Lastly, we hear that our course is too short. To this I heartily agree. Our life at Cuddesdon is crammed full; it is as bad as a busy life at Oxford, perhaps even worse. We sadly want a longer time for what we already attempt. It is all we can do to run rapidly through the Bible, the Creeds, and Articles, Church history, the Prayer-book, and the principles of parochial work, to teach voice production, create an intelligent interest in the right methods of charitable relief, and in home, foreign, and colonial mission work. And one year is all too short to form lasting habits of self-discipline and spiritual life. Another year would be a great gain for all this; and it would allow us also to teach Christian ethics in a more systematic way, and to touch several other subjects which are now neglected.

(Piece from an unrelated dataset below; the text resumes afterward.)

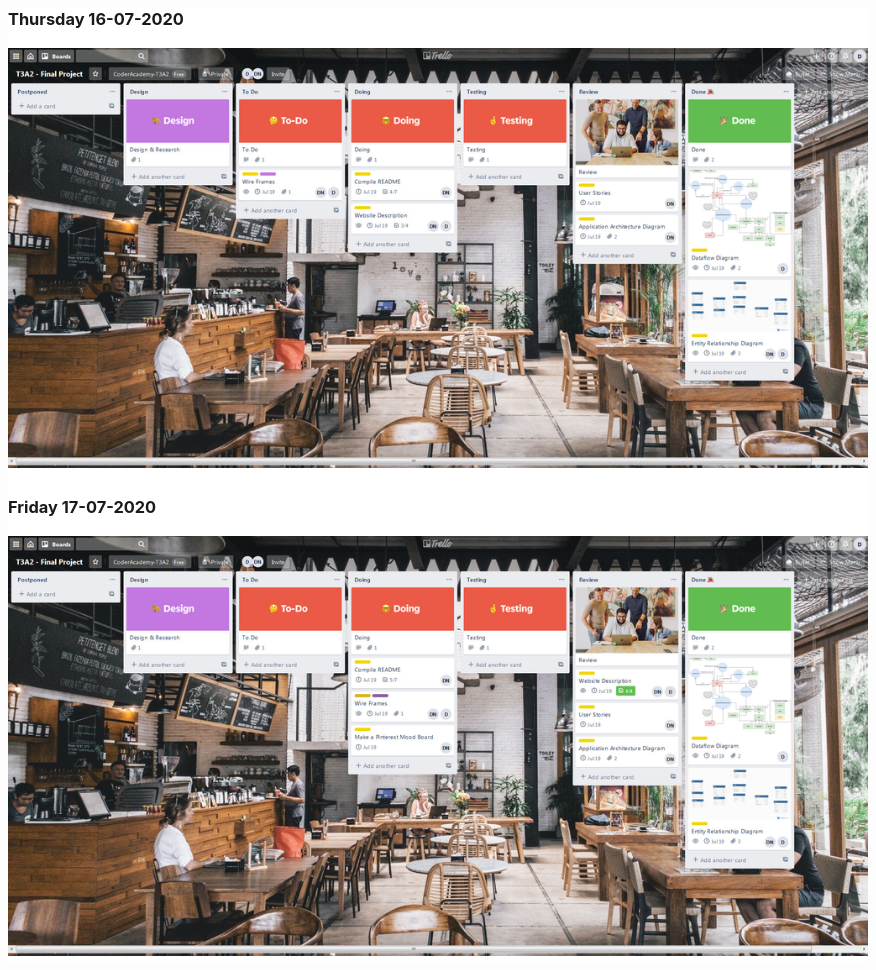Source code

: ### Thursday 16-07-2020

![Day 3 Trello](./resources/trello/Screenshot_2020-07-16%20T3A2%20-%20Final%20Project%20Trello.jpg)

### Friday 17-07-2020

![Day 4 Trello](./resources/trello/Screenshot_2020-07-17%20T3A2%20-%20Final%20Project%20Trello.jpg)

But, in my opinion, it would not be for the good of the Church that the professional training through which candidates for Holy [141/142] Orders voluntarily pass should at this moment be lengthened. What is needed is that this amount of training, at least, should be made compulsory on all candidates. There can be no doubt in the minds of those who are intimately acquainted with the best men from our Universities, that, as a rule, no graduate ought to be ordained who has not had a year's special theological and spiritual training at a Theological College, or elsewhere under some other supervision which has episcopal sanction. If at this moment the course at the colleges is lengthened to two years, it will in all probability greatly delay the day when the bishops will find themselves able to enforce this most salutary requirement.
I have only alluded hastily to some of the chief allegations against us. I sincerely trust that in this brief defence of a work which it is a very high privilege to be allowed to touch, no word has been used which can wound the feelings of any of our critics.
J. O. JOHNSTON,
Principal of Cuddesdon Theological College.